QUOTED PASSAGE
-- START --

Two states subpoena FIFA over tickets

3 min read
11:22UTC

The attorneys general of New York and New Jersey subpoenaed FIFA on Thursday 28 May for ticket-pricing records covering eight MetLife matches, alleging premium seat tiers were created after sales had closed.

SportDeveloping
Key takeaway

The legal danger to FIFA is when the seat tiers changed, not the headline prices.

Letitia James and Jennifer Davenport, the attorneys general of New York and New Jersey, issued subpoenas to FIFA on Thursday 28 May, compelling it to hand over internal ticket-pricing and seat-category documents for eight matches at MetLife Stadium, including the final on Sunday 19 July 1. A subpoena is a legal order to produce records, and these are the first compulsory US instruments aimed at FIFA over its World Cup pricing. The allegation is precise: FIFA created premium "Front Category" seat tiers after sales had closed, and variable pricing lifted prices by roughly 25% across more than 90 matches between October 2025 and April 2026.

The AGs are probing the sequence, not dynamic pricing as a concept. A buyer who paid for a Category 1 seat and was then reshuffled behind a goal has a consumer claim that turns on what the seller promised at the moment of purchase, not on whether a market was rigged. That is a narrower and in some ways harder test for FIFA than any antitrust case, because it asks what one buyer was told rather than whether competition was harmed, and a state attorney general can pursue it without proving monopoly power.

-- END --

MATERIAL PROVIDED
-- START --

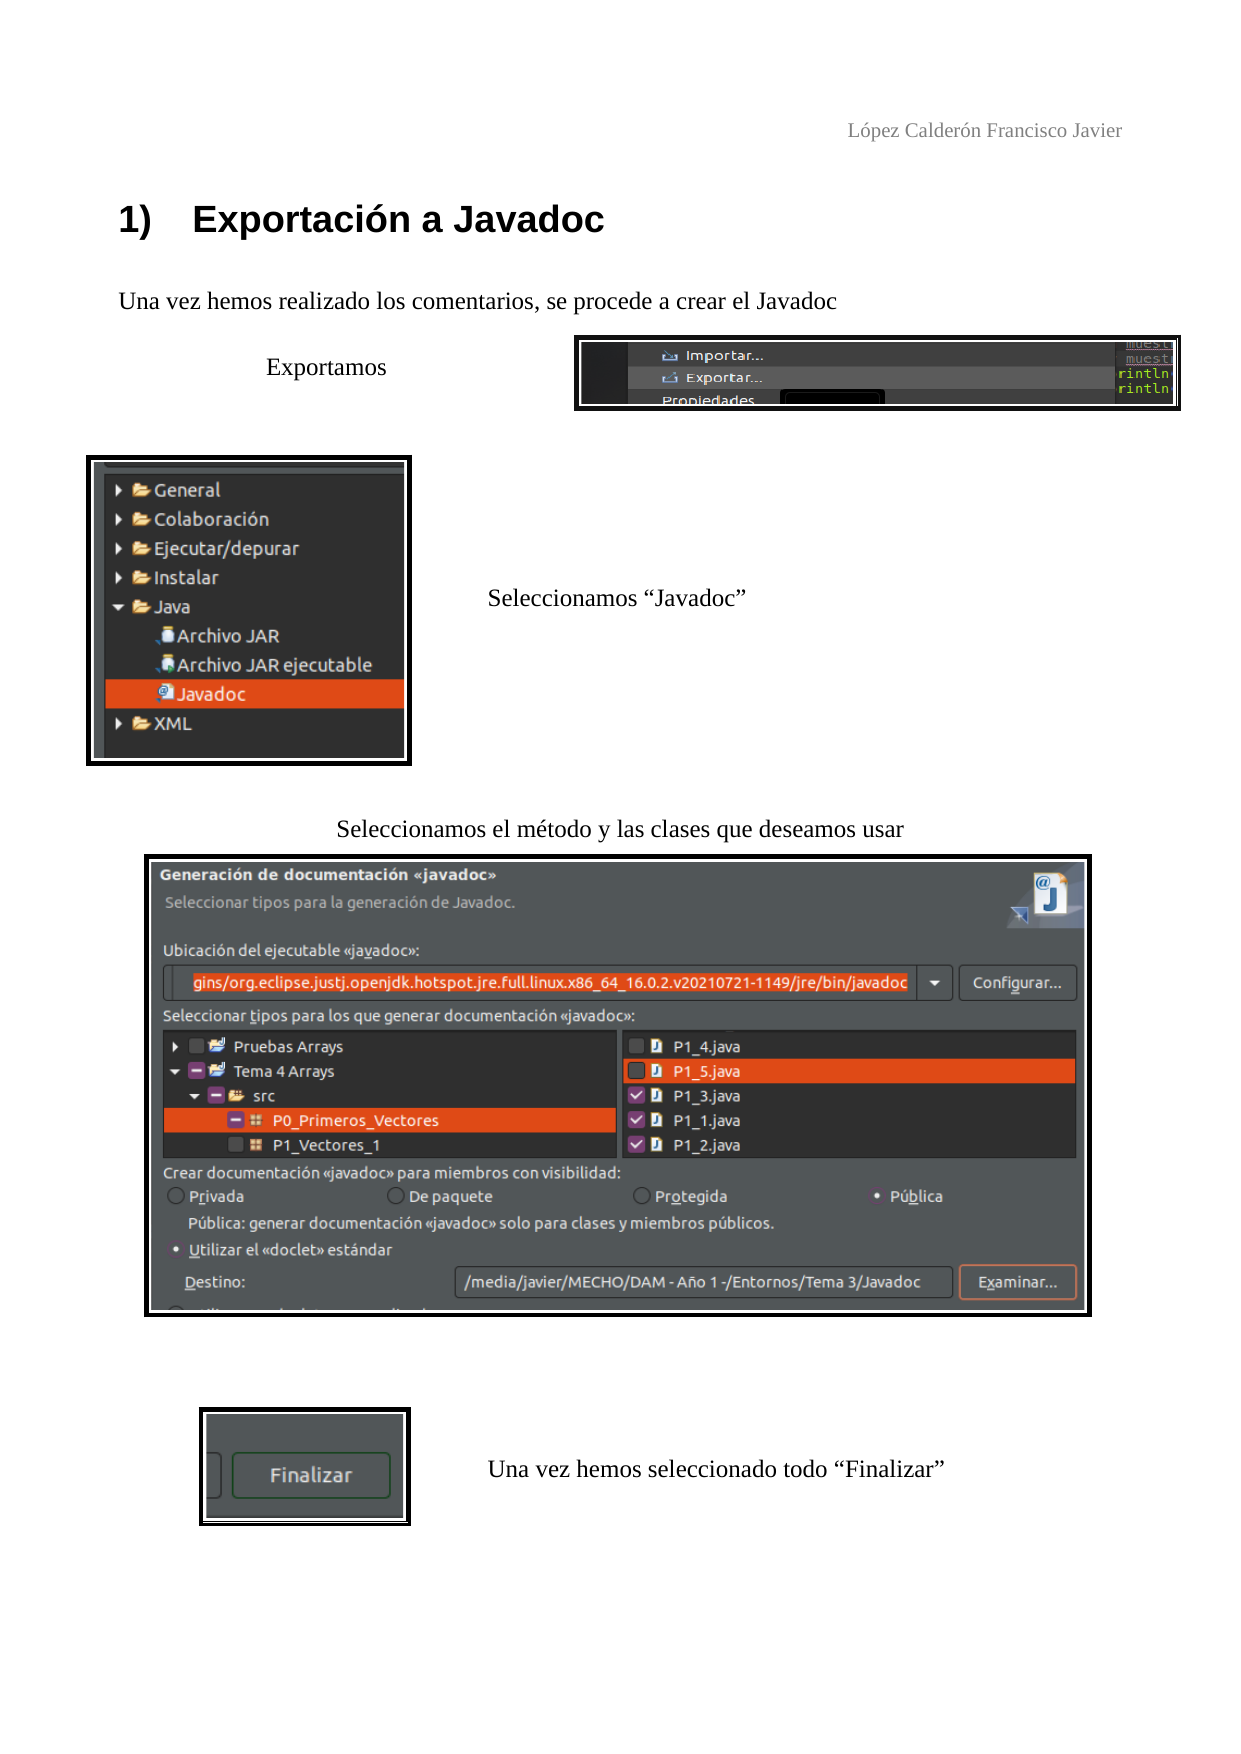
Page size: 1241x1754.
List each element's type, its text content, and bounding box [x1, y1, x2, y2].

text Seleccionamos “Javadoc” [412, 583, 1122, 612]
picture [206, 1414, 404, 1518]
text Una vez hemos realizado los comentarios, se procede a crear el Javadoc [118, 286, 1122, 314]
picture [151, 862, 1085, 1310]
text Una vez hemos seleccionado todo “Finalizar” [411, 1454, 1122, 1483]
text [118, 1454, 198, 1483]
text Exportamos [118, 352, 574, 381]
text Seleccionamos el método y las clases que deseamos usar [118, 814, 1122, 843]
text [582, 352, 1122, 381]
picture [93, 462, 405, 758]
subtitle Exportación a Javadoc [118, 197, 1122, 240]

-- END --

THE TASKS
a) Return the passage from the article on the FIFA ticket subpoenas between "SportDeveloping" and "and April 2026.", inclusive.
b) Answer these questions using the article on the FIFA ticket subpoenas.
(i) How many matches at MetLife Stadium do the subpoenas cover?
(ii) By roughly what percentage did variable pricing lift prices?
(iii) What does a state attorney general not need to prove in order to pursue the consumer claim?

OUTPUTS
a)
SportDeveloping
Key takeaway

The legal danger to FIFA is when the seat tiers changed, not the headline prices.

Letitia James and Jennifer Davenport, the attorneys general of New York and New Jersey, issued subpoenas to FIFA on Thursday 28 May, compelling it to hand over internal ticket-pricing and seat-category documents for eight matches at MetLife Stadium, including the final on Sunday 19 July 1. A subpoena is a legal order to produce records, and these are the first compulsory US instruments aimed at FIFA over its World Cup pricing. The allegation is precise: FIFA created premium "Front Category" seat tiers after sales had closed, and variable pricing lifted prices by roughly 25% across more than 90 matches between October 2025 and April 2026.

b)
(i) Eight.
(ii) Roughly 25%.
(iii) Monopoly power.